» **QUOTED PASSAGE**
***

The monthly-mean precipitation observations used are the Global Precipitation Climatology Center (GPCC) (Schneider et al. 2008) gridded gauge analysis products, available at a 1° resolution, while monthly mean T2M reference data are provided by the CRU TS v.3.23 analysis (Harris et al. 2010). The ERA-Interim (Dee et al. 2011) dataset is used for daily averaged 2-m temperature as well as daily-mean precipitation and daily maximum and minimum temperature (Tmax and Tmin, respectively) references as no other global daily precipitation or temperature data spans the full hindcast period. Both observational and model outputs were re-gridded onto a T85 Gaussian grid and only land surface grid points are considered for score computations.

***

» **WORK INSTRUCTION 1**
Write out the stored items from the line containing "From a real-world perspective, is" through the line containing "coordinates (281, 274).", keeping every line as it stands.

(Stored items)
***

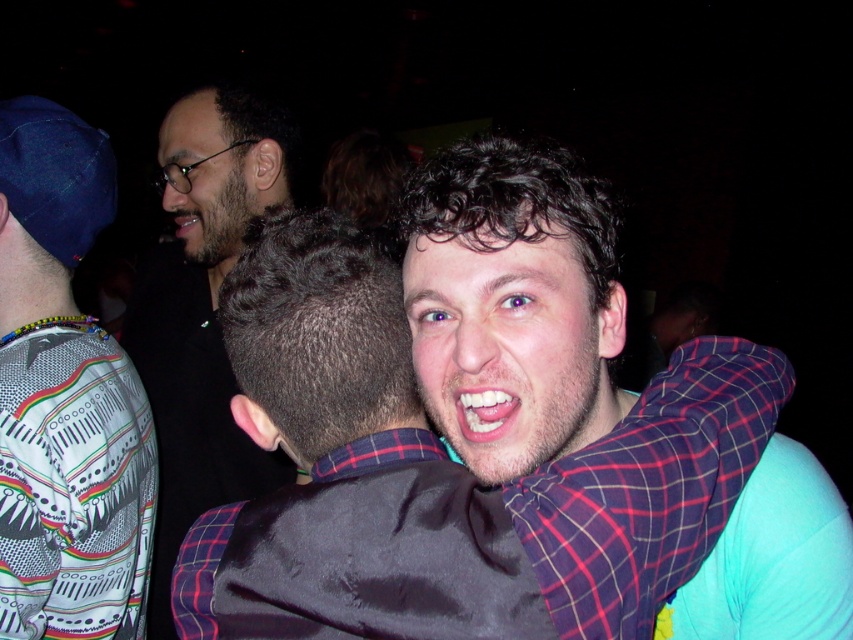
You are standing in the center of the room and want to hand a drink to the person wearing the plaid shirt at center. In which direction should you move to reach them?

The plaid shirt at center is located at point coordinates (x=514, y=304), so you should move towards the center of the room to reach them.

You are at a party and want to approach the person wearing the plaid shirt at center without walking through the white dotted shirt at upper left. Is there a clear path around them?

The plaid shirt at center is positioned under the white dotted shirt at upper left, meaning they are directly below it. Since the white dotted shirt at upper left is above, you can approach the plaid shirt at center by moving around the sides, as they are vertically aligned.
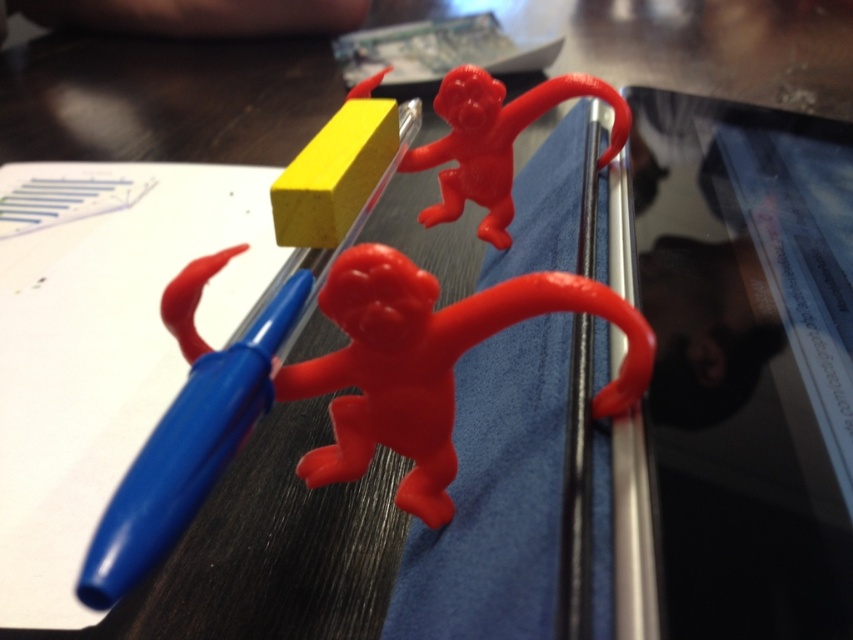
You are organizing a desk and need to place the blue plastic pencil at left and the matte plastic monkey at upper center into a drawer. The drawer has a width of 5 cm. Which object might not fit if placed sideways?

The matte plastic monkey at upper center might not fit in the drawer since it has a greater width than the blue plastic pencil at left according to the description.

You are organizing a desk and want to place both the matte plastic monkey at center and the matte plastic monkey at upper center in a row without overlapping. Which monkey should be placed first to the left to ensure they fit properly?

The matte plastic monkey at upper center should be placed first to the left because it is narrower than the matte plastic monkey at center, allowing the wider one to fit next without overlapping.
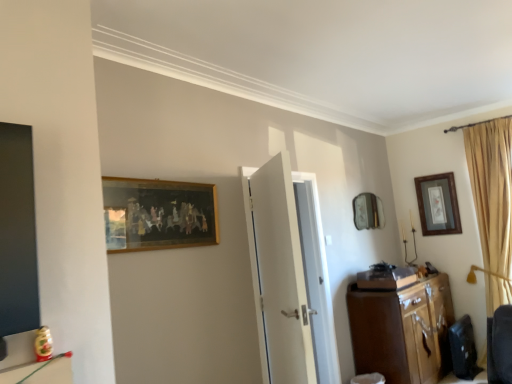
Locate an element on the screen. The image size is (512, 384). wooden cabinet at right is located at coordinates (403, 330).

Describe the element at coordinates (438, 204) in the screenshot. The image size is (512, 384). I see `wooden picture frame at upper right, which appears as the first picture frame when viewed from the right` at that location.

This screenshot has height=384, width=512. I want to click on white glossy door at center, so click(281, 274).

Considering the positions of objects wooden picture frame at upper right, which appears as the first picture frame when viewed from the right, and wooden framed artwork at upper left, the second picture frame when ordered from right to left, in the image provided, who is in front, wooden picture frame at upper right, which appears as the first picture frame when viewed from the right, or wooden framed artwork at upper left, the second picture frame when ordered from right to left,?

Positioned in front is wooden framed artwork at upper left, the second picture frame when ordered from right to left.

Considering the points (423, 185) and (174, 196), which point is behind, point (423, 185) or point (174, 196)?

The point (423, 185) is farther from the camera.

Find the location of a particular element. This screenshot has height=384, width=512. picture frame that appears above the wooden picture frame at upper right, the first picture frame positioned from the back (from the image's perspective) is located at coordinates (158, 214).

Considering the sizes of objects wooden picture frame at upper right, which is the second picture frame in left-to-right order, and wooden framed artwork at upper left, placed as the first picture frame when sorted from front to back, in the image provided, who is shorter, wooden picture frame at upper right, which is the second picture frame in left-to-right order, or wooden framed artwork at upper left, placed as the first picture frame when sorted from front to back,?

wooden framed artwork at upper left, placed as the first picture frame when sorted from front to back, is shorter.

Is wooden picture frame at upper right, marked as the second picture frame in a front-to-back arrangement, located within wooden cabinet at right?

Actually, wooden picture frame at upper right, marked as the second picture frame in a front-to-back arrangement, is outside wooden cabinet at right.

Considering the positions of points (414, 356) and (442, 189), is point (414, 356) closer to camera compared to point (442, 189)?

Yes, it is in front of point (442, 189).

Which object is positioned more to the right, wooden cabinet at right or wooden picture frame at upper right, the first picture frame positioned from the back?

wooden picture frame at upper right, the first picture frame positioned from the back.

Could you tell me if wooden cabinet at right is facing wooden picture frame at upper right, the first picture frame positioned from the back?

No.

From a real-world perspective, is white glossy door at center positioned above or below wooden framed artwork at upper left, which is the first picture frame from left to right?

In terms of real-world spatial position, white glossy door at center is below wooden framed artwork at upper left, which is the first picture frame from left to right.

Can you tell me how much white glossy door at center and wooden framed artwork at upper left, which is the first picture frame from left to right, differ in facing direction?

There is a 52.8-degree angle between the facing directions of white glossy door at center and wooden framed artwork at upper left, which is the first picture frame from left to right.

Is white glossy door at center to the left of wooden framed artwork at upper left, which is the first picture frame from left to right, from the viewer's perspective?

Incorrect, white glossy door at center is not on the left side of wooden framed artwork at upper left, which is the first picture frame from left to right.

Between point (286, 198) and point (160, 183), which one is positioned behind?

The point (160, 183) is farther.

Can you confirm if white glossy door at center is shorter than wooden cabinet at right?

In fact, white glossy door at center may be taller than wooden cabinet at right.

Where is `door above the wooden cabinet at right (from a real-world perspective)`? The height and width of the screenshot is (384, 512). door above the wooden cabinet at right (from a real-world perspective) is located at coordinates (281, 274).

Looking at this image, from the image's perspective, which one is positioned higher, white glossy door at center or wooden cabinet at right?

white glossy door at center, from the image's perspective.

Is wooden framed artwork at upper left, which is the first picture frame from left to right, turned away from wooden cabinet at right?

No, wooden framed artwork at upper left, which is the first picture frame from left to right,'s orientation is not away from wooden cabinet at right.

From a real-world perspective, which object stands above the other?

wooden framed artwork at upper left, the second picture frame when ordered from right to left, from a real-world perspective.

Can you confirm if wooden framed artwork at upper left, placed as the 2th picture frame when sorted from back to front, is thinner than wooden cabinet at right?

Correct, the width of wooden framed artwork at upper left, placed as the 2th picture frame when sorted from back to front, is less than that of wooden cabinet at right.

Where is `cabinetry behind the wooden framed artwork at upper left, placed as the first picture frame when sorted from front to back`? The height and width of the screenshot is (384, 512). cabinetry behind the wooden framed artwork at upper left, placed as the first picture frame when sorted from front to back is located at coordinates (403, 330).

In the scene shown: Can you confirm if wooden framed artwork at upper left, the second picture frame when ordered from right to left, is taller than wooden picture frame at upper right, which is the second picture frame in left-to-right order?

No, wooden framed artwork at upper left, the second picture frame when ordered from right to left, is not taller than wooden picture frame at upper right, which is the second picture frame in left-to-right order.

From a real-world perspective, between wooden framed artwork at upper left, the second picture frame when ordered from right to left, and wooden picture frame at upper right, which is the second picture frame in left-to-right order, who is vertically lower?

From a 3D spatial view, wooden picture frame at upper right, which is the second picture frame in left-to-right order, is below.

Is wooden framed artwork at upper left, placed as the first picture frame when sorted from front to back, to the left or to the right of wooden picture frame at upper right, which appears as the first picture frame when viewed from the right, in the image?

Based on their positions, wooden framed artwork at upper left, placed as the first picture frame when sorted from front to back, is located to the left of wooden picture frame at upper right, which appears as the first picture frame when viewed from the right.

Is wooden framed artwork at upper left, placed as the 2th picture frame when sorted from back to front, far away from wooden picture frame at upper right, which is the second picture frame in left-to-right order?

Absolutely, wooden framed artwork at upper left, placed as the 2th picture frame when sorted from back to front, is distant from wooden picture frame at upper right, which is the second picture frame in left-to-right order.

From a real-world perspective, who is located higher, wooden framed artwork at upper left, placed as the first picture frame when sorted from front to back, or white glossy door at center?

wooden framed artwork at upper left, placed as the first picture frame when sorted from front to back, from a real-world perspective.

Considering the relative sizes of wooden framed artwork at upper left, which is the first picture frame from left to right, and white glossy door at center in the image provided, is wooden framed artwork at upper left, which is the first picture frame from left to right, smaller than white glossy door at center?

Yes.

Is wooden framed artwork at upper left, which is the first picture frame from left to right, facing towards white glossy door at center?

No, wooden framed artwork at upper left, which is the first picture frame from left to right, is not facing towards white glossy door at center.

Consider the image. Considering the sizes of objects wooden framed artwork at upper left, placed as the first picture frame when sorted from front to back, and white glossy door at center in the image provided, who is taller, wooden framed artwork at upper left, placed as the first picture frame when sorted from front to back, or white glossy door at center?

With more height is white glossy door at center.

Identify the location of picture frame below the wooden framed artwork at upper left, placed as the 2th picture frame when sorted from back to front (from the image's perspective). The width and height of the screenshot is (512, 384). (438, 204).

Where is `the 1st picture frame above when counting from the wooden cabinet at right (from the image's perspective)`? The height and width of the screenshot is (384, 512). the 1st picture frame above when counting from the wooden cabinet at right (from the image's perspective) is located at coordinates (438, 204).

From the image, which object appears to be farther from white glossy door at center, wooden cabinet at right or wooden framed artwork at upper left, placed as the 2th picture frame when sorted from back to front?

wooden cabinet at right is positioned further to the anchor white glossy door at center.

Looking at the image, which one is located closer to wooden framed artwork at upper left, placed as the first picture frame when sorted from front to back, wooden cabinet at right or wooden picture frame at upper right, which appears as the first picture frame when viewed from the right?

Based on the image, wooden cabinet at right appears to be nearer to wooden framed artwork at upper left, placed as the first picture frame when sorted from front to back.

Considering their positions, is wooden framed artwork at upper left, which is the first picture frame from left to right, positioned closer to wooden picture frame at upper right, which is the second picture frame in left-to-right order, than wooden cabinet at right?

wooden cabinet at right is closer to wooden picture frame at upper right, which is the second picture frame in left-to-right order.

When comparing their distances from wooden picture frame at upper right, the first picture frame positioned from the back, does wooden cabinet at right or wooden framed artwork at upper left, placed as the 2th picture frame when sorted from back to front, seem closer?

wooden cabinet at right is positioned closer to the anchor wooden picture frame at upper right, the first picture frame positioned from the back.

Based on their spatial positions, is wooden framed artwork at upper left, the second picture frame when ordered from right to left, or wooden picture frame at upper right, which appears as the first picture frame when viewed from the right, further from wooden cabinet at right?

The object further to wooden cabinet at right is wooden framed artwork at upper left, the second picture frame when ordered from right to left.

Which object lies nearer to the anchor point wooden cabinet at right, white glossy door at center or wooden framed artwork at upper left, placed as the 2th picture frame when sorted from back to front?

Based on the image, white glossy door at center appears to be nearer to wooden cabinet at right.

Consider the image. When comparing their distances from white glossy door at center, does wooden framed artwork at upper left, the second picture frame when ordered from right to left, or wooden cabinet at right seem closer?

wooden framed artwork at upper left, the second picture frame when ordered from right to left.

When comparing their distances from wooden picture frame at upper right, the first picture frame positioned from the back, does white glossy door at center or wooden framed artwork at upper left, placed as the first picture frame when sorted from front to back, seem closer?

white glossy door at center is positioned closer to the anchor wooden picture frame at upper right, the first picture frame positioned from the back.

At what (x,y) coordinates should I click in order to perform the action: click on picture frame located between white glossy door at center and wooden picture frame at upper right, the first picture frame positioned from the back, in the depth direction. Please return your answer as a coordinate pair (x, y). The image size is (512, 384). Looking at the image, I should click on (158, 214).

I want to click on door between wooden framed artwork at upper left, placed as the first picture frame when sorted from front to back, and wooden cabinet at right, so click(281, 274).

Where is `cabinetry located between wooden framed artwork at upper left, which is the first picture frame from left to right, and wooden picture frame at upper right, which is the second picture frame in left-to-right order, in the left-right direction`? cabinetry located between wooden framed artwork at upper left, which is the first picture frame from left to right, and wooden picture frame at upper right, which is the second picture frame in left-to-right order, in the left-right direction is located at coordinates (403, 330).

The width and height of the screenshot is (512, 384). What are the coordinates of `cabinetry located between white glossy door at center and wooden picture frame at upper right, which appears as the first picture frame when viewed from the right, in the depth direction` in the screenshot? It's located at (403, 330).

***

» **WORK INSTRUCTION 2**
Give again, word for word, the stretch of the passage on precipitation and temperature reference data from "The monthly-mean precipitation" through "for score computations.".

» **RESULT 1**
From a real-world perspective, is white glossy door at center positioned above or below wooden framed artwork at upper left, which is the first picture frame from left to right?

In terms of real-world spatial position, white glossy door at center is below wooden framed artwork at upper left, which is the first picture frame from left to right.

Can you tell me how much white glossy door at center and wooden framed artwork at upper left, which is the first picture frame from left to right, differ in facing direction?

There is a 52.8-degree angle between the facing directions of white glossy door at center and wooden framed artwork at upper left, which is the first picture frame from left to right.

Is white glossy door at center to the left of wooden framed artwork at upper left, which is the first picture frame from left to right, from the viewer's perspective?

Incorrect, white glossy door at center is not on the left side of wooden framed artwork at upper left, which is the first picture frame from left to right.

Between point (286, 198) and point (160, 183), which one is positioned behind?

The point (160, 183) is farther.

Can you confirm if white glossy door at center is shorter than wooden cabinet at right?

In fact, white glossy door at center may be taller than wooden cabinet at right.

Where is `door above the wooden cabinet at right (from a real-world perspective)`? The height and width of the screenshot is (384, 512). door above the wooden cabinet at right (from a real-world perspective) is located at coordinates (281, 274).

» **RESULT 2**
The monthly-mean precipitation observations used are the Global Precipitation Climatology Center (GPCC) (Schneider et al. 2008) gridded gauge analysis products, available at a 1° resolution, while monthly mean T2M reference data are provided by the CRU TS v.3.23 analysis (Harris et al. 2010). The ERA-Interim (Dee et al. 2011) dataset is used for daily averaged 2-m temperature as well as daily-mean precipitation and daily maximum and minimum temperature (Tmax and Tmin, respectively) references as no other global daily precipitation or temperature data spans the full hindcast period. Both observational and model outputs were re-gridded onto a T85 Gaussian grid and only land surface grid points are considered for score computations.